Companies seeking to exploit the coronavirus epidemic to boost their revenues have been sent a warning after the ad watchdog branded a series of ads promoting face masks as protection against the virus “alarmist”, “irresponsible”, and “likely to exploit people’s fears”.
The ads from Estonian firm Novads OU ran on a raft of online news sites, including the Scottish Sun, CNN and gloriously titled Disease Prevention World.
The executions showed pictures of a face mask and claimed that a mask was “one of the best ways to protect yourself” against coronavirus, other viruses and pollutants.
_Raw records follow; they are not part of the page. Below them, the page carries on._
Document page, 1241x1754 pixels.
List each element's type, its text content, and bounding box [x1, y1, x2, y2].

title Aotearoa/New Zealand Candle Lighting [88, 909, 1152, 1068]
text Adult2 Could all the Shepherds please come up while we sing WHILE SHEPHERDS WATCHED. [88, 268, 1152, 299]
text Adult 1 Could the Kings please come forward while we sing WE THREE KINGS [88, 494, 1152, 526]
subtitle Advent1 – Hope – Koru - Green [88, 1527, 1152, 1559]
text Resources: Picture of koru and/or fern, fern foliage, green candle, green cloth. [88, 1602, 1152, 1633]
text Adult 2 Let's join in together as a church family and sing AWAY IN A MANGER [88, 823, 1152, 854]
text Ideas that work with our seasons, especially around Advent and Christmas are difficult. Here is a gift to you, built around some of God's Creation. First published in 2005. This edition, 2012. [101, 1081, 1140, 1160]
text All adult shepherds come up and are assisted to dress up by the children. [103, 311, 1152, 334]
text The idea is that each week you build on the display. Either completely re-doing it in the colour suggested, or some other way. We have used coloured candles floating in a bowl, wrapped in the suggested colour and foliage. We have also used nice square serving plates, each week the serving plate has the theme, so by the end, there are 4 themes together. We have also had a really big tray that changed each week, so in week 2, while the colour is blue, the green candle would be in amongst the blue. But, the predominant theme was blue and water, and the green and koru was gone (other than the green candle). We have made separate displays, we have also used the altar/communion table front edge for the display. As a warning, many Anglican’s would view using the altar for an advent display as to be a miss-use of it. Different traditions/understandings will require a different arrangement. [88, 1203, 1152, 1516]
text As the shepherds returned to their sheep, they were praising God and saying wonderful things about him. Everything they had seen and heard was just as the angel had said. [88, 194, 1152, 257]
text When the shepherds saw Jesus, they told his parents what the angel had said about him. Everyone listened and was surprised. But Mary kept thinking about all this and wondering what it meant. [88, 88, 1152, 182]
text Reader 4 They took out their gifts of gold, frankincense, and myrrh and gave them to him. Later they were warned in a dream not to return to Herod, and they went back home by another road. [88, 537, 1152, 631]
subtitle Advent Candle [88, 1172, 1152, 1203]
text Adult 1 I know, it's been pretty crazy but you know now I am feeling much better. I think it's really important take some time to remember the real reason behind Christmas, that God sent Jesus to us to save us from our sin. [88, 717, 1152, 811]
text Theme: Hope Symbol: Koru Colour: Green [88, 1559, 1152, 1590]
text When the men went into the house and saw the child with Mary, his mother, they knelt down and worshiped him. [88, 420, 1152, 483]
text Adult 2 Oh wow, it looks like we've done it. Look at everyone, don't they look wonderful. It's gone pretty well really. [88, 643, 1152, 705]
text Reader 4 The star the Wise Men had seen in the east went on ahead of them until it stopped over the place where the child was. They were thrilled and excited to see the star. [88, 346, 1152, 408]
They went on to claim that the masks were a “breakthrough” and offered “unparalleled protection”. In one ad, it claimed the masks could stop “94% of viruses, bacteria, chemicals, pollution, dust, pollen and smoke”.
The ads claimed the spread of the virus was “barely controllable” and said this was a “terrifying time”.
The campaign did not attract a single consumer complaint but sparked an investigation by the Advertising Standards Authority acting on its own concerns. Novads did not respond to the ASA’s inquiries, however.
In its ruling, the watchdog noted that Public Health England did not recommend the use of face masks as a means of protection from coronavirus, adding that Novads had used “alarmist” language that was likely to “exploit people’s fears”.
Banning the ads from appearing again, the watchdog concluded: “In a context where the relevant public health authority had not recommended face masks as a means of the public protecting themselves from coronavirus, we considered that the ads were misleading, irresponsible and likely to cause fear without justifiable reason.”